58. Scrutiny of certain cases not falling within section 57 (1)

(1)Where any court, other than the court of a regional magistrate, sentences any person—(a)to be imprisoned for any period exceeding three months but not exceeding twelve months; or(b)to pay a fine exceeding level four but not exceeding level six;the clerk of the court shall forward to a regional magistrate, not later than one week next after the determination of the case, the record of the proceedings in the case together with such remarks, if any, as the magistrate may desire to append:Provided that—(i)where any of the evidence in the case has been taken down in shorthand writing or recorded by mechanical means, it shall, unless the magistrate otherwise directs, be a sufficient compliance with this subsection if the clerk of the court forwards to the regional magistrate the manuscript notes of such evidence made by the magistrate in accordance with the rules;(ii)this subsection shall not apply in relation to—(a)any person—(i)who is represented by a legal practitioner; or(ii)which is a company as defined in the Companies Act [Chapter 24:03];(b)any person who has made a request in terms of subsection (3) of section fifty-seven;(c)a conviction and sentence in terms of subsection (1) of section 356 of the Criminal Procedure and Evidence Act [Chapter 9:07].[subsection amended by Act 22 of 2001]
(2)Where the manuscript notes of any evidence are forwarded to a regional magistrate in terms of proviso (i) to subsection (1) the regional magistrate may direct that the record of such evidence taken down in shorthand writing or recorded by mechanical means be transcribed and that a transcription thereof be forwarded to him.
(3)The regional magistrate shall, as soon as possible after receiving the papers referred to in subsection (1), upon considering the proceedings—(a)if he is satisfied that the proceedings are in accordance with real and substantial justice, endorse his certificate to that effect upon the proceedings which shall then be returned to the court from which they were transmitted;(b)if it appears to him that doubt exists whether the proceedings are in accordance with real and substantial justice, cause the papers to be forwarded to the registrar, who shall lay them before a judge of the High Court in chambers for review in accordance with the High Court Act [Chapter 7:06].

59. Accused’s right to submit statement on review

In any criminal case which is subject to review in terms of section fifty-seven the accused person may, if he thinks the sentence passed upon him is excessive, deliver to the clerk of the court within three days after the date of such sentence any written statement of arguments setting out the grounds or reasons upon which he considers such sentence excessive, which statement or arguments shall be forwarded with the proceedings of the case to the reviewing judge and shall be taken into account in the review of the proceedings.

60. Appeal from magistrates courts in criminal cases

(1)Subject to this section and any other enactment, any person who is convicted of any offence by a court may appeal to the High Court against the conviction and additionally, or alternatively, any sentence or order of the court following upon the conviction?[subsection as substituted by section 5 of Act 9 of 1997]
(2)[subsection repealed by section 5 of Act 9 of 1997]
(3)A person who is convicted of any offence by a court and who is discharged after conviction in terms of any provision of the Criminal Procedure and Evidence Act [Chapter 9:07] may appeal against such conviction to the High Court.[subsection as amended by section 5 of Act 9 of 1997]
(4)Any person who has been convicted by a court but sentenced by a judge of the High Court in terms of Part IX of the Criminal Procedure and Evidence Act [Chapter 9:07] may appeal to the Supreme Court against such conviction or any sentence imposed upon him or any order of court following upon such sentence as though he had been both convicted and sentenced in the High Court.
◇ ◇ ◇ ◇
§ ASSIGNED TASK 1: According to the statute excerpt, within how many days after sentencing may an accused person deliver a written statement to the clerk of the court?
§ ASSIGNED TASK 2: Repeat the statute excerpt word for word, starting at the words "59. Accused’s right" and stopping after "of the proceedings.".

Stored data entries
◇ ◇ ◇ ◇
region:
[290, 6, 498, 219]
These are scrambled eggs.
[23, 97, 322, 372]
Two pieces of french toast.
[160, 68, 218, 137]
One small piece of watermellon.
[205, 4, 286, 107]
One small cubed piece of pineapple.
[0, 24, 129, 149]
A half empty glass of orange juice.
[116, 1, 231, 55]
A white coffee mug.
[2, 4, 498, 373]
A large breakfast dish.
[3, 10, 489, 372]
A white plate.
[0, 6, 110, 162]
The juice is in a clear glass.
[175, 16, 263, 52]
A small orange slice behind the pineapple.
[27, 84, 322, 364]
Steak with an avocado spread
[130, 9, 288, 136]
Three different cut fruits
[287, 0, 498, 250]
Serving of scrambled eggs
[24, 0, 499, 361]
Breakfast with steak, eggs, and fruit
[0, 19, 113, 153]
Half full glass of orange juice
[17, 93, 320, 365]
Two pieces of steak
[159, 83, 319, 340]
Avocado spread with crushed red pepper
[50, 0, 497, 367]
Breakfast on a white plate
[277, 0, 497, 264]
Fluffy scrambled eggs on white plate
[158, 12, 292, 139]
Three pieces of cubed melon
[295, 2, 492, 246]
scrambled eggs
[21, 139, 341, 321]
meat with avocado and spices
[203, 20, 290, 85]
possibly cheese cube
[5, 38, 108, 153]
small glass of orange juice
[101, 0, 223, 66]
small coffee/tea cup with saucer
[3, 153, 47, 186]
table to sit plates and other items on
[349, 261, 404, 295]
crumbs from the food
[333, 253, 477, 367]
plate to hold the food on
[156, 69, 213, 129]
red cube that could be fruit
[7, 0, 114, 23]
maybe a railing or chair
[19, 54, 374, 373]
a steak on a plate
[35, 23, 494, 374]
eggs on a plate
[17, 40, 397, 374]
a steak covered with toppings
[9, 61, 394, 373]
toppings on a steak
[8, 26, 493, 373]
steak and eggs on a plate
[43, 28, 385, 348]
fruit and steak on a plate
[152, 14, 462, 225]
◇ ◇ ◇ ◇
§ WORKED SOLUTION 1: Within three days after the date of the sentence.

§ WORKED SOLUTION 2:
59. Accused’s right to submit statement on review

In any criminal case which is subject to review in terms of section fifty-seven the accused person may, if he thinks the sentence passed upon him is excessive, deliver to the clerk of the court within three days after the date of such sentence any written statement of arguments setting out the grounds or reasons upon which he considers such sentence excessive, which statement or arguments shall be forwarded with the proceedings of the case to the reviewing judge and shall be taken into account in the review of the proceedings.